Inilah dinamika investasi saham yang membutuhkan kekuatan mental dan perhitungan matang serta antisipasi yang ditunjukkan dari profil risiko, ketika menjadi investor aktif yang bermain jangka pendek.
Dikatakan,menjelang akhir tahun, saatnya melakukan evaluasi hasil investasi, untuk menentukan sikap di akhir tahun. Apakah membiarkan komposisi saham dan efek lainnya tetap seperti saat ini hingga penutup tahun, atau perlu melakukan penjualan dan pembelian untuk menyesuaikan dengan target yang ditetapkan di awal tahun.
Selanjutnya, secara sederhana, evaluasi dapat dilakukan dengan menghitung berapa modal investasi awal tahun dibandingkan nilai saham yang kita miliki di akhir tahun. Kemudian dihitung pertumbuhannya saat ini, maka akan terlihat berapa besarkeuntungan yang kita dapatkan -potential capital gain-.
Selanjutnya, jika keuntunganya sudah sesuai atau lebih tinggi dari target awal tahun, bisa saja dibiarkan atau diambil keuntungannya dan dialokasikan ke instrumen lain yang risiko fluktuasinya lebih rendah.
Sebaliknya, jika keuntungan belum sesuai harapan, bisa dilihat kembali saham-saham mana yang perlu dilepas dan ditukar dengan saham lain yang berdasarkan analisa para analis saham akan memberikan return yang lebih tinggi hingga akhir tahun atau dalam beberapa hari ke depan.
Pintor Nasution juga menambahkan, cara berikutnya bisa dilakukan dengan mengevaluasi portofolio saham yang telah kita beli dengan berdasarkan kinerja yang memperhitungkan risk and reward. Jadi tidak hanya return-nya saja namun juga risiko dari portofolionya.
Investor yang rasional akan memilih portofolio yang efisien, karena merupakan portofolio yang dibentuk dengan mengoptimalkan satu dari dua dimensi, yaitu dengan return ekspektasi atau return portofolio.
Portofolio yang efisien katanya adalah portofolio yang memberikan ekspektasi return terbesar dengan tingkat risiko yang dapat diantisipasi, atau portofolio yang mengandung risiko terkecil dengan tingkat return tertentu. Portofolio dikatakan efisien jika portofolio tersebut terletak di efficient set atau efficient frontier. Oleh karena itu, diperlukan sebuah cara untuk mengevaluasi portfolio secara lebih teknikal.
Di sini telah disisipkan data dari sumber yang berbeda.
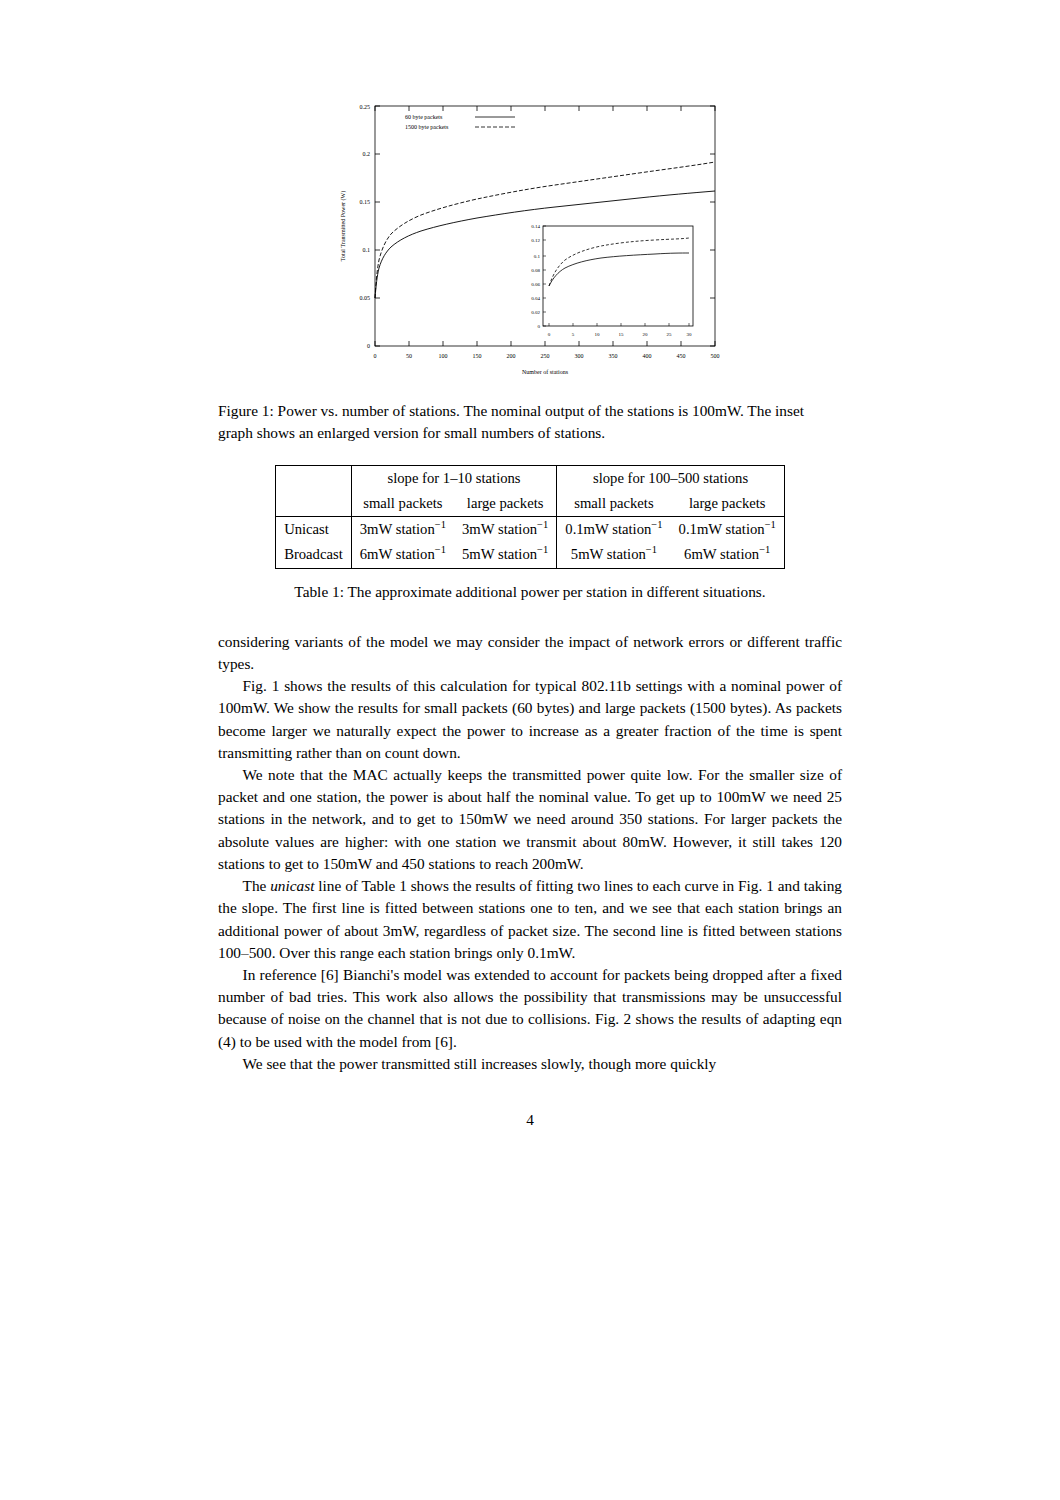0 0.05 0.1 0.15 0.2 0.25 0 50 100 150 200 250 300 350 400 450 500 Number of stations Total Transmitted Power (W) 60 byte packets 1500 byte packets 0 0.02 0.04 0.06 0.08 0.1 0.12 0.14 0 5 10 15 20 25 30
Figure 1: Power vs. number of stations. The nominal output of the stations is 100mW. The inset graph shows an enlarged version for small numbers of stations.
| | slope for 1–10 stations | slope for 100–500 stations |
| | small packets | large packets | small packets | large packets |
| Unicast | 3mW station −1 | 3mW station −1 | 0.1mW station −1 | 0.1mW station −1 |
| Broadcast | 6mW station −1 | 5mW station −1 | 5mW station −1 | 6mW station −1 |
Table 1: The approximate additional power per station in different situations.
considering variants of the model we may consider the impact of network errors or different traffic types.
Fig. 1 shows the results of this calculation for typical 802.11b settings with a nominal power of 100mW. We show the results for small packets (60 bytes) and large packets (1500 bytes). As packets become larger we naturally expect the power to increase as a greater fraction of the time is spent transmitting rather than on count down.
We note that the MAC actually keeps the transmitted power quite low. For the smaller size of packet and one station, the power is about half the nominal value. To get up to 100mW we need 25 stations in the network, and to get to 150mW we need around 350 stations. For larger packets the absolute values are higher: with one station we transmit about 80mW. However, it still takes 120 stations to get to 150mW and 450 stations to reach 200mW.
The unicast line of Table 1 shows the results of fitting two lines to each curve in Fig. 1 and taking the slope. The first line is fitted between stations one to ten, and we see that each station brings an additional power of about 3mW, regardless of packet size. The second line is fitted between stations 100–500. Over this range each station brings only 0.1mW.
In reference [6] Bianchi's model was extended to account for packets being dropped after a fixed number of bad tries. This work also allows the possibility that transmissions may be unsuccessful because of noise on the channel that is not due to collisions. Fig. 2 shows the results of adapting eqn (4) to be used with the model from [6].
We see that the power transmitted still increases slowly, though more quickly
4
Portofolio dikategorikan efisien apabila memiliki tingkat risiko yang sama, mampu memberikan tingkat keuntungan yang lebih tinggi, atau mampu menghasilkan tingkat keuntungan yang sama, tetapi dengan risiko yang lebih kecil. Sedangkan portofolio yang optimal merupakan portofolio yang dipilih seorang investor dari sekian banyak pilihan yang ada pada kumpulan portofolio yang efisien. Investor memilih portofolio yang memberi kepuasan melalui risiko dan return, dengan memilih instrumen investasi sesuai dengan profil risiko masing-masing.
Portofolio yang optimal merupakan sesuatu yang unik atas investasi pada aset berisiko. Investasi yang realistik akan melakukan investasi tidak hanya pada satu jenis investasi, akan tetapi melakukan diversifikasi pada berbagai investasi dengan tujuan untuk meminimalkan risiko dan memaksimalkan return.
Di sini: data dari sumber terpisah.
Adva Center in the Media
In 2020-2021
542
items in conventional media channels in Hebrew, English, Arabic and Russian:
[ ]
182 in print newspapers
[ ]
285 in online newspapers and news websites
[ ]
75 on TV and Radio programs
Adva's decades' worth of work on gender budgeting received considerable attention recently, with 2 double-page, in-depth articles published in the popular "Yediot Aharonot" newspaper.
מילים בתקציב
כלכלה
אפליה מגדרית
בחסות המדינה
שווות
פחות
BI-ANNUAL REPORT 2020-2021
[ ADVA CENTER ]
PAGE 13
Menurut Pintor, berdasarkan teori pasar modal, terdapat tiga teori yang popular untuk mengukur kinerja portofolio dengan memasukkan faktor return dan risiko dalam perhitungannya. Ketiganya adalah pengukuran yang didasarkan pada teori Sharpe, Treynor dan Jensen. Teori tersebut dinamakan sesuai nama-nama penemu teori tersebut, yang diluncurkan pada akhir tahun 60-an yang dipelopori oleh Wiliam Sharpe, Treynor, dan Michael Jensen.
Ketiga teori ini berguna untuk membandingkan kinerja suatu portofolio dengan mencari excess return, yaitu selisih antara return portofolio dengan tingkat risikonya.
Pengukuran menggunakan ketiga teori tersebut tentu tidak mudah untuk dilakukan oleh orang awam. Diperlukan bantuan pihak yang mampu mengoperasikan rumus tersebut ke dalam data portofolio yang kita miliki.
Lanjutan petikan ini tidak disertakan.